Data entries
..............................

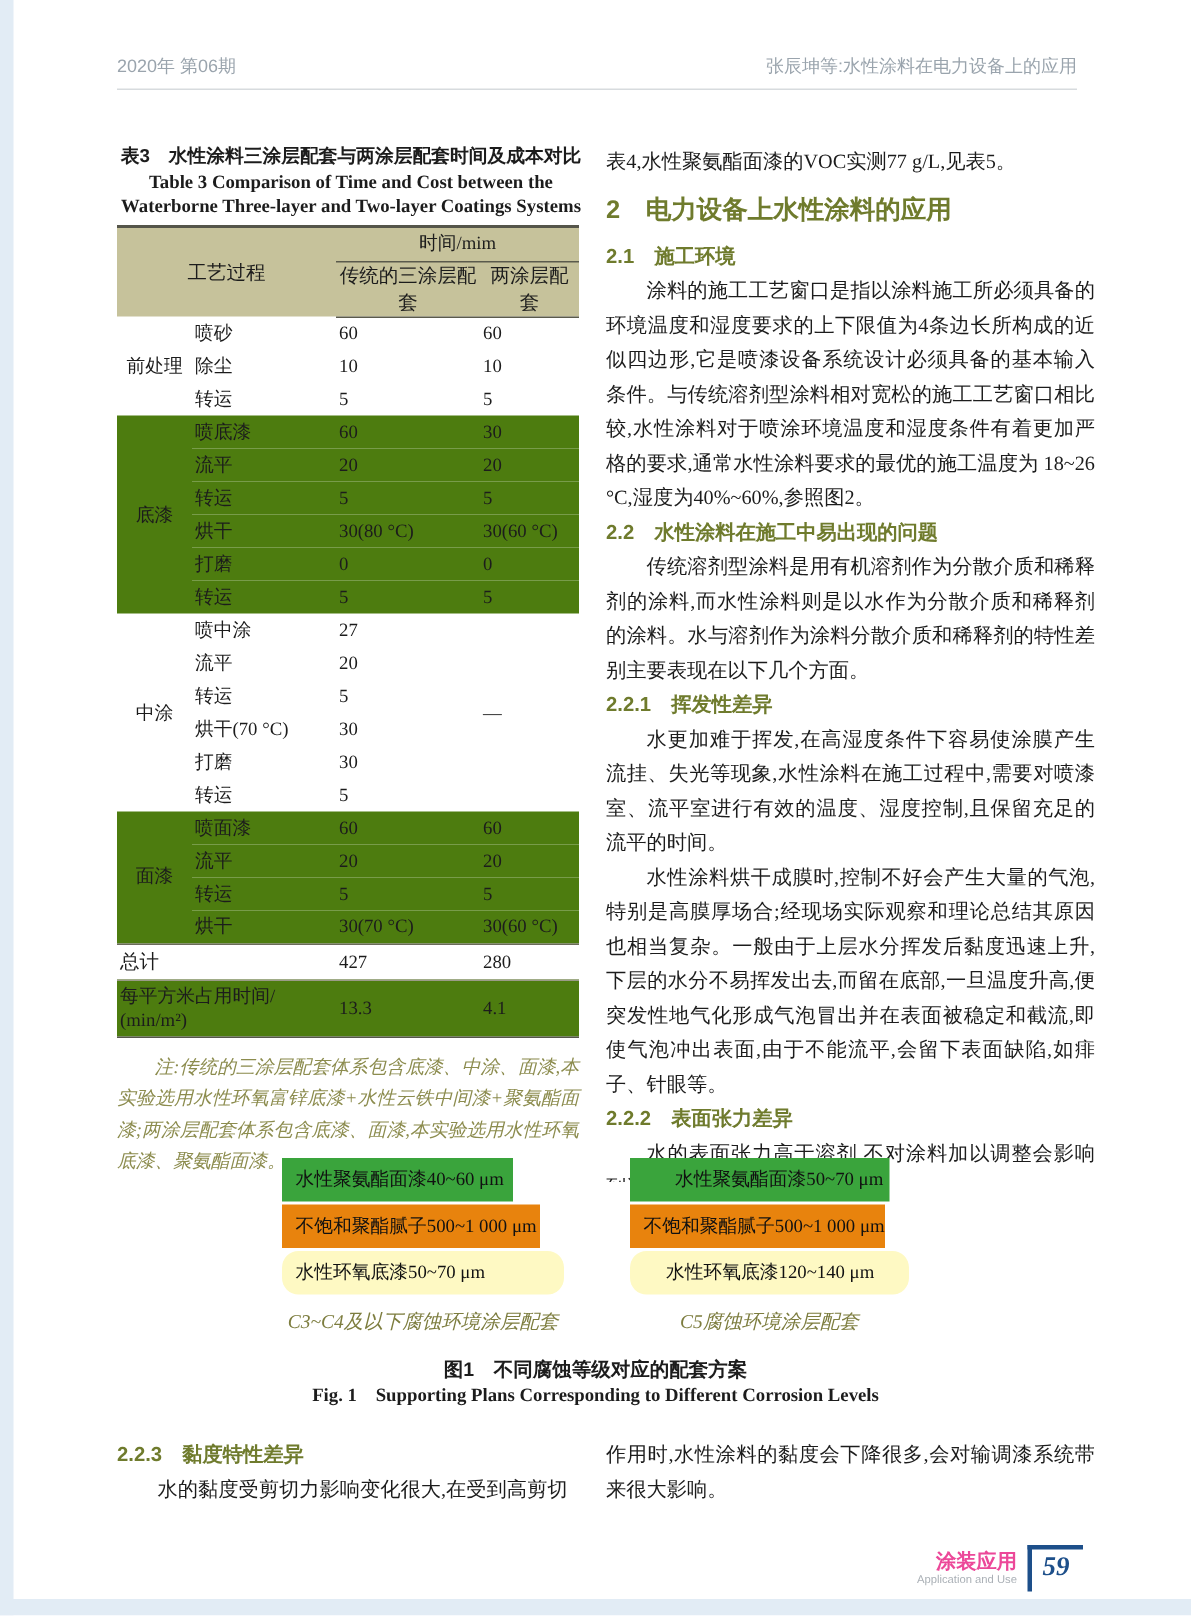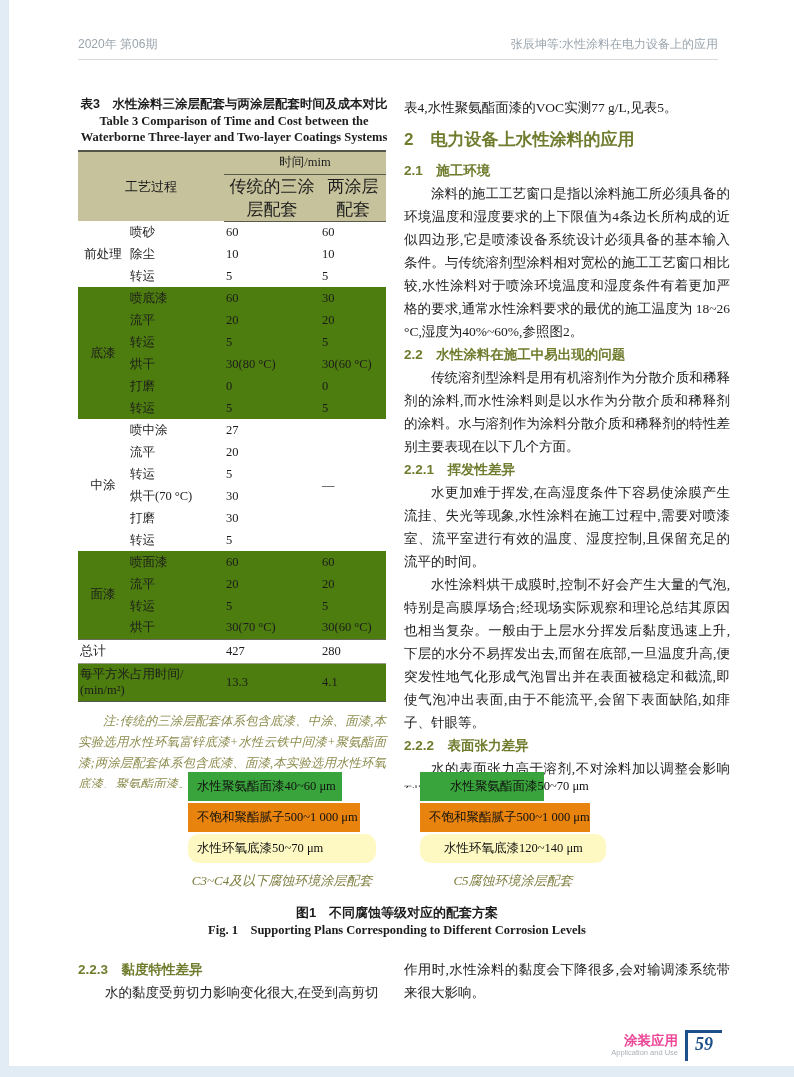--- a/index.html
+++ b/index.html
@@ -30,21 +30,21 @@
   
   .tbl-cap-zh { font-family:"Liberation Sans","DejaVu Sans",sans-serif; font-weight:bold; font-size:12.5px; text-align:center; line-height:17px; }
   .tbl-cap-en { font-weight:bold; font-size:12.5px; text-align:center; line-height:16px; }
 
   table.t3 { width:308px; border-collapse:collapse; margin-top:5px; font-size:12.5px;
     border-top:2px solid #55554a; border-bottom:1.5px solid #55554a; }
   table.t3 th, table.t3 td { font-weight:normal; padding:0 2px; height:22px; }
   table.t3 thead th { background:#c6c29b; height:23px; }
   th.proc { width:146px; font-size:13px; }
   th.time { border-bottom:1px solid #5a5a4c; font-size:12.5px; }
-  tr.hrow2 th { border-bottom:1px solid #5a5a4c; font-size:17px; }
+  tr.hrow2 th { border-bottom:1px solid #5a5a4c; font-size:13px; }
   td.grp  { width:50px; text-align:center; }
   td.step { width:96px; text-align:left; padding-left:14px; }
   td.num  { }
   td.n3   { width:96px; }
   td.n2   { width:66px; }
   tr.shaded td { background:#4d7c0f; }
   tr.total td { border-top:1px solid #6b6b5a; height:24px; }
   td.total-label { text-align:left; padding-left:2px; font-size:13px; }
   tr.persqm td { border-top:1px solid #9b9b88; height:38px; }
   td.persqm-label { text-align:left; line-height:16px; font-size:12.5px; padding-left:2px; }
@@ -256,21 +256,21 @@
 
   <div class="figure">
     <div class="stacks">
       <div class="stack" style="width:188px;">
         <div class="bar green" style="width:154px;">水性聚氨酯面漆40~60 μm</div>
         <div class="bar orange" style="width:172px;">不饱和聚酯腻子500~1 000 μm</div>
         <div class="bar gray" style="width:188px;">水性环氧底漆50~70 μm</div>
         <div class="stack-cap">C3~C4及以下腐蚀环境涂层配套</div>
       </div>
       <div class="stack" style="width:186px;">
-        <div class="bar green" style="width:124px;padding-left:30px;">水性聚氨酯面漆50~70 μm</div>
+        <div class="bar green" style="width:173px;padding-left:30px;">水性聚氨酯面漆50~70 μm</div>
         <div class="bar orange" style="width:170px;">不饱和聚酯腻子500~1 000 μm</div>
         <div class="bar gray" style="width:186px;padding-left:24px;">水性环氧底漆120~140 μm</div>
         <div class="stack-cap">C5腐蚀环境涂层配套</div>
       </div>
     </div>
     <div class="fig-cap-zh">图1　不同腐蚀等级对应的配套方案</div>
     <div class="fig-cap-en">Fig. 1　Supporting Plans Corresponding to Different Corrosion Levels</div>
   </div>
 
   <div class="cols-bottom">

..............................

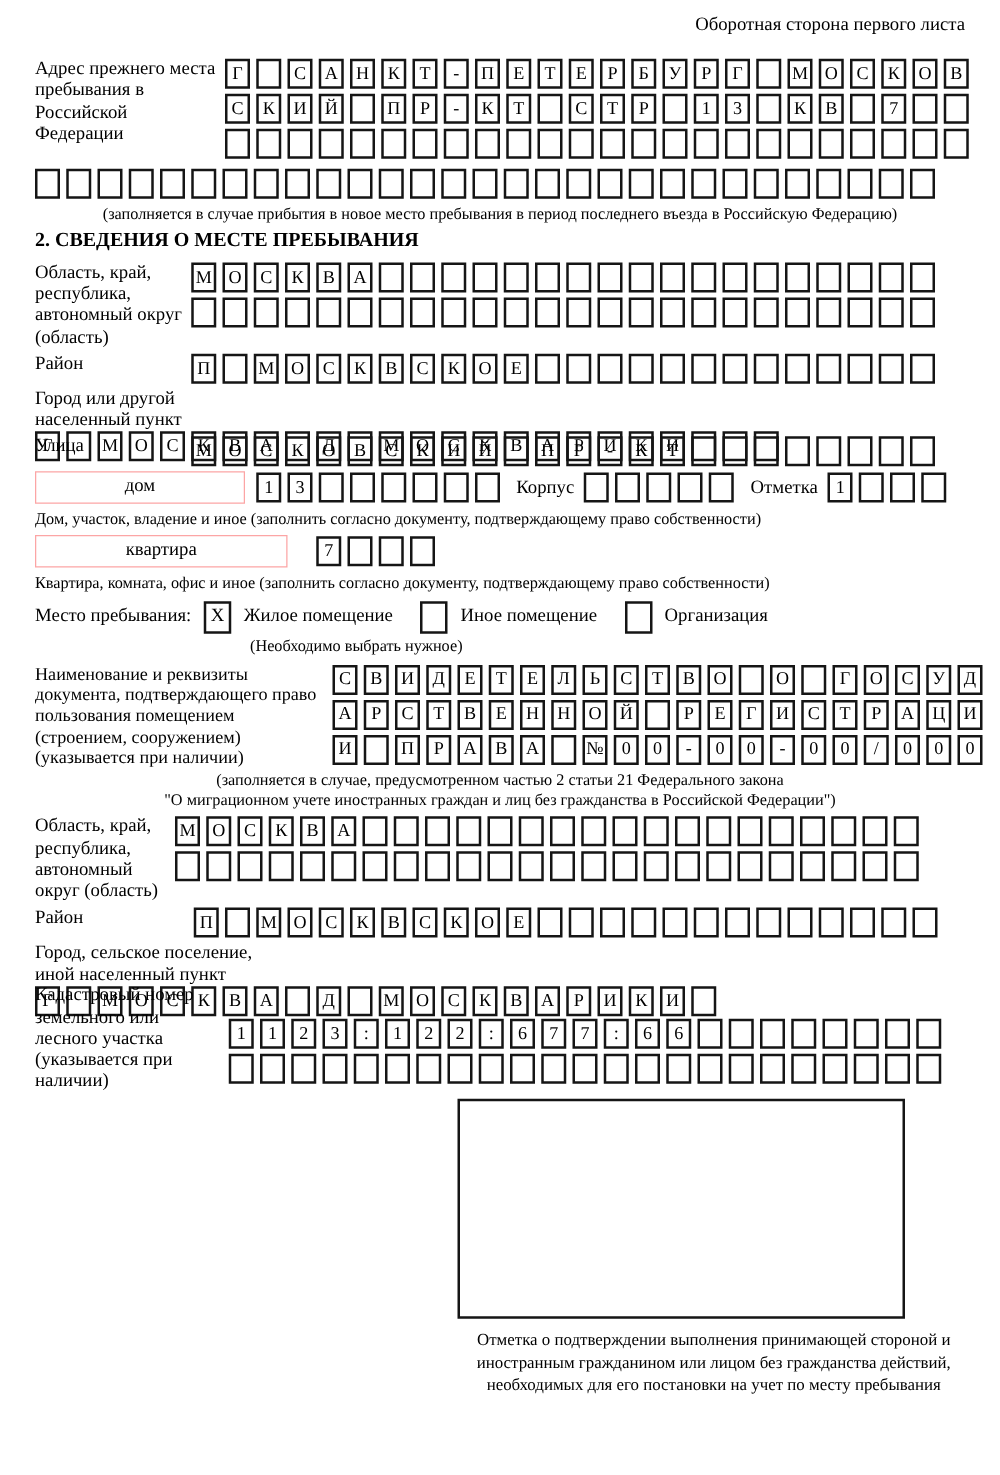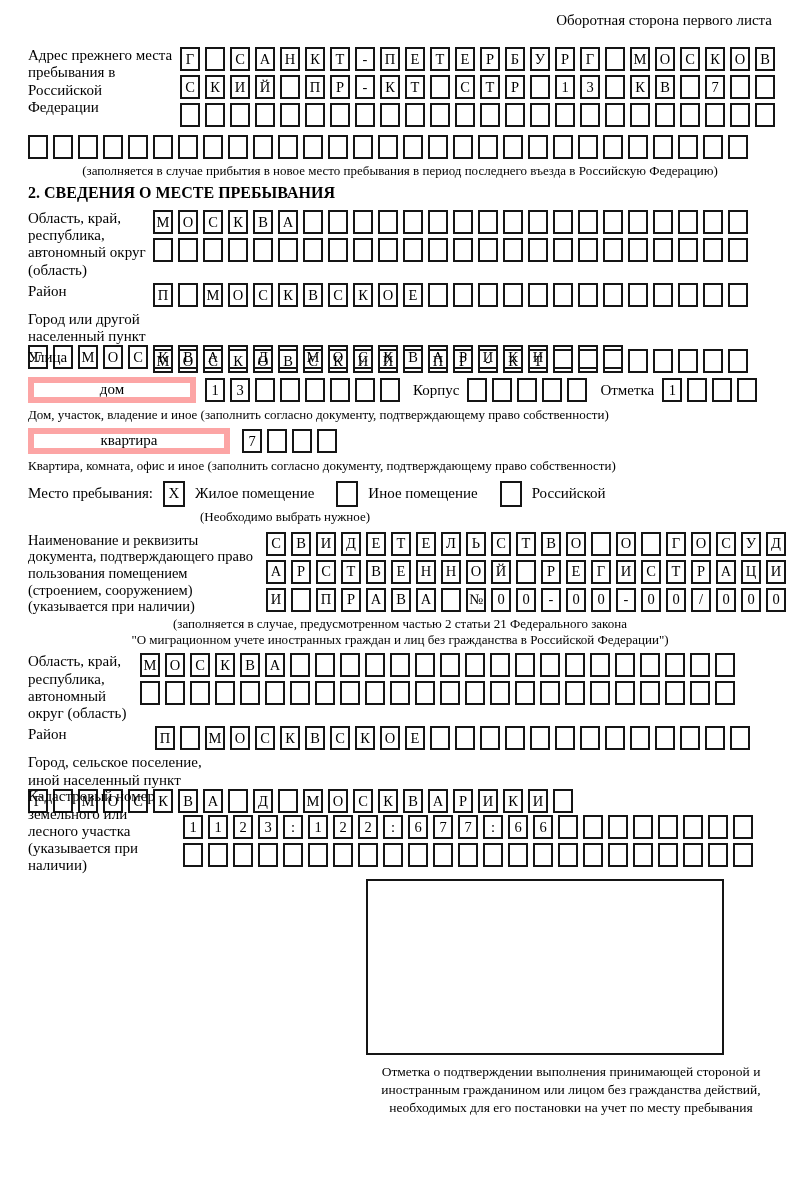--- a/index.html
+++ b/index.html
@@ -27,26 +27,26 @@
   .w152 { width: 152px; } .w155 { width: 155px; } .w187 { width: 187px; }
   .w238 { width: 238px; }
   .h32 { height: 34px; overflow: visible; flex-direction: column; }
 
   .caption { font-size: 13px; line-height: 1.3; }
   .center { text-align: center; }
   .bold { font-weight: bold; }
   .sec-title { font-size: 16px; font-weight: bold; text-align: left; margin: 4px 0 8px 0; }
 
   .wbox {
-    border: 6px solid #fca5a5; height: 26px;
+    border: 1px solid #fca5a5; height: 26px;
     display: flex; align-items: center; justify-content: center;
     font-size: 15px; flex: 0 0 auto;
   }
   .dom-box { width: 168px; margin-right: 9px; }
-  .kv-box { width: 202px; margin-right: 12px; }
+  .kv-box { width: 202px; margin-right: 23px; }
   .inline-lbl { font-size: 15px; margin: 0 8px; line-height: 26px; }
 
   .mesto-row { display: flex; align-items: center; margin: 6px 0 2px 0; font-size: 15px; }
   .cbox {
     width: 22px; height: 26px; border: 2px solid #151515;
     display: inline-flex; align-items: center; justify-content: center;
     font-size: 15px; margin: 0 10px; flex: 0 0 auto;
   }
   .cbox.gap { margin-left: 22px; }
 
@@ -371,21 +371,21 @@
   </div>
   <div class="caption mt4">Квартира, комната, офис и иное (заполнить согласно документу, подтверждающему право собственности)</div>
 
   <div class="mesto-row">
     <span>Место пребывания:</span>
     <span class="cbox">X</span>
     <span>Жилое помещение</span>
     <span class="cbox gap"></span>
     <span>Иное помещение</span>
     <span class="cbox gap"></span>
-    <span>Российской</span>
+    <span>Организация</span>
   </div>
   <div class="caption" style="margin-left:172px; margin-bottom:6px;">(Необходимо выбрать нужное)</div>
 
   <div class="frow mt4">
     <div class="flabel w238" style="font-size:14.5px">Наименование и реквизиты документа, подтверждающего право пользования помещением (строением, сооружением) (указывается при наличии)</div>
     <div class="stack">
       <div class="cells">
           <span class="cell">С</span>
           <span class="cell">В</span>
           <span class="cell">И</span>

..............................

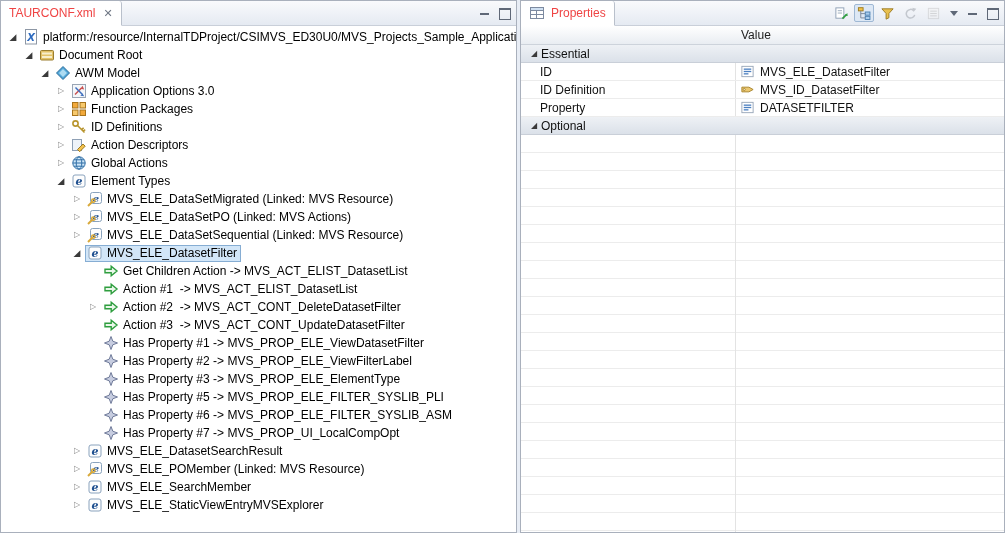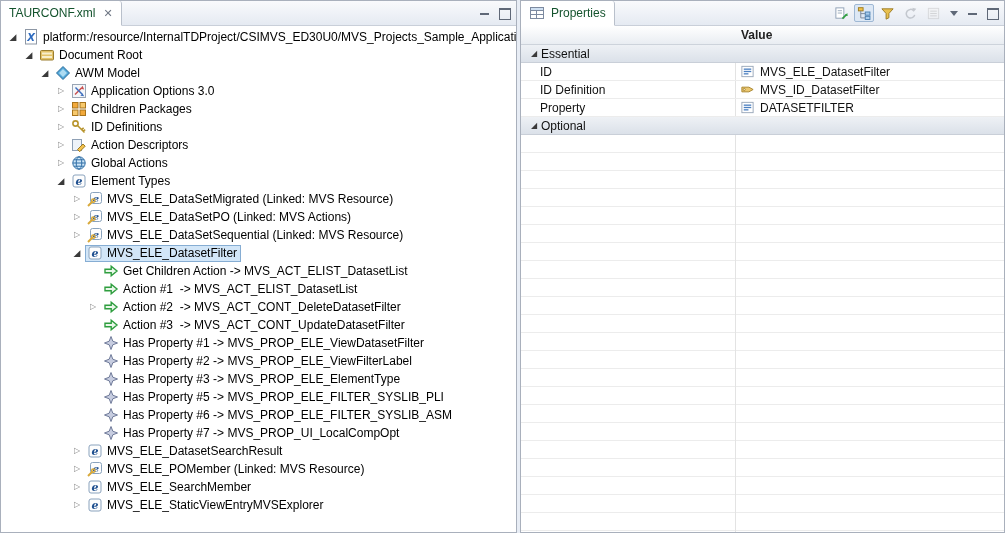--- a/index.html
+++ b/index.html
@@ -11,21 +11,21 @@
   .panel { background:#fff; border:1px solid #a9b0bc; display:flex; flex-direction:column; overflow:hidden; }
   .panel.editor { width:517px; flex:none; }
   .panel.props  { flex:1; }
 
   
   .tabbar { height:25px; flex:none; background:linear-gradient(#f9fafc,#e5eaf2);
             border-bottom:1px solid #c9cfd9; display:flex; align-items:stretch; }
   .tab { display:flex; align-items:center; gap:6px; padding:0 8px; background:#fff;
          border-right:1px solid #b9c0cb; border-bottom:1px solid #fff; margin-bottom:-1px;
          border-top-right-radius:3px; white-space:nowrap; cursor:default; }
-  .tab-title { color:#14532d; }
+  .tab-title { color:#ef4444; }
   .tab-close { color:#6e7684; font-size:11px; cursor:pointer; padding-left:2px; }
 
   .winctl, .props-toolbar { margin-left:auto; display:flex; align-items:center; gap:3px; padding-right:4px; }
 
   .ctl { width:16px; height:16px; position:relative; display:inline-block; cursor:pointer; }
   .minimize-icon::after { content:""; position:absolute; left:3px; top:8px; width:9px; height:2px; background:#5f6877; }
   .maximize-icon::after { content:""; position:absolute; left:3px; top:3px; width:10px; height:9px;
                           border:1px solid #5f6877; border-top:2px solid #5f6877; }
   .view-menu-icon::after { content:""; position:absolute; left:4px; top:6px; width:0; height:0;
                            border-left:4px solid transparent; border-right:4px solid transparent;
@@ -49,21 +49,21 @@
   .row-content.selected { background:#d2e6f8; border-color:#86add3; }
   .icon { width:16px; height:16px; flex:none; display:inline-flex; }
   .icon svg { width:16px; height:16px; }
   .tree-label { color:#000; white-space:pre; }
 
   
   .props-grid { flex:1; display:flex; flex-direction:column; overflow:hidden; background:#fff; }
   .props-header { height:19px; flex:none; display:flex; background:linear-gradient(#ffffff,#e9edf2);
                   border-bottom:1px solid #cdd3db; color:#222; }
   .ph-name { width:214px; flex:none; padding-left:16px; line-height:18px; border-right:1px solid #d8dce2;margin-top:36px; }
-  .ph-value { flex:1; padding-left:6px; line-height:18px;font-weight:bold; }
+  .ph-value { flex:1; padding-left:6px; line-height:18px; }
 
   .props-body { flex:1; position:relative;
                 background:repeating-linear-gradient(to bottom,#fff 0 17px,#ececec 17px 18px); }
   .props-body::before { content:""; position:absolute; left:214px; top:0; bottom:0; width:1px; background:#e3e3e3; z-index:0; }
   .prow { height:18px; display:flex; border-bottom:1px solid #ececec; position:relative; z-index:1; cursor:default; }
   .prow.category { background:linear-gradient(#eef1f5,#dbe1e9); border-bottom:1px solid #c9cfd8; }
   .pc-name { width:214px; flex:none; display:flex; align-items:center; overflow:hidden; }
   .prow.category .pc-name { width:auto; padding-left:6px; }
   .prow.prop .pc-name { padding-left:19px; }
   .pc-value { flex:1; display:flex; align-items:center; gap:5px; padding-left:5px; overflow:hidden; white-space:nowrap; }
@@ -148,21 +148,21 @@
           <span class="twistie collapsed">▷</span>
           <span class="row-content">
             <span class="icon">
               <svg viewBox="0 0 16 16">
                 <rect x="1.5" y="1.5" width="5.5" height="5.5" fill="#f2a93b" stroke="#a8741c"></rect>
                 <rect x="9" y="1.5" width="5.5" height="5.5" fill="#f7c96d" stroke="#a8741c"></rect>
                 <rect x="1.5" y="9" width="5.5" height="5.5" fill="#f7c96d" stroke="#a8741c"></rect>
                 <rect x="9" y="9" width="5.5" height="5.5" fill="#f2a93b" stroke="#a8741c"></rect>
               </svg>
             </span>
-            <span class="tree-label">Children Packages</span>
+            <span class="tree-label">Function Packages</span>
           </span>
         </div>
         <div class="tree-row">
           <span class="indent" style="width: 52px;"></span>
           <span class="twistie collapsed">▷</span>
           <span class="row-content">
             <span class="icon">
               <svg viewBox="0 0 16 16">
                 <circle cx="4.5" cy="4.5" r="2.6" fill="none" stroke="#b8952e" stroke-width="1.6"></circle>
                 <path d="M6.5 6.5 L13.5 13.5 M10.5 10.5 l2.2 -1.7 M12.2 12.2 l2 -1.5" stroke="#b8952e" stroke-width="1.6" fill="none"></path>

..............................

◆ **What is required**: Among the records above, find the lines where the word "ececec" appears and copy them.

◆ **Result for this task**:
                 background:repeating-linear-gradient(to bottom,#fff 0 17px,#ececec 17px 18px); }
   .prow { height:18px; display:flex; border-bottom:1px solid #ececec; position:relative; z-index:1; cursor:default; }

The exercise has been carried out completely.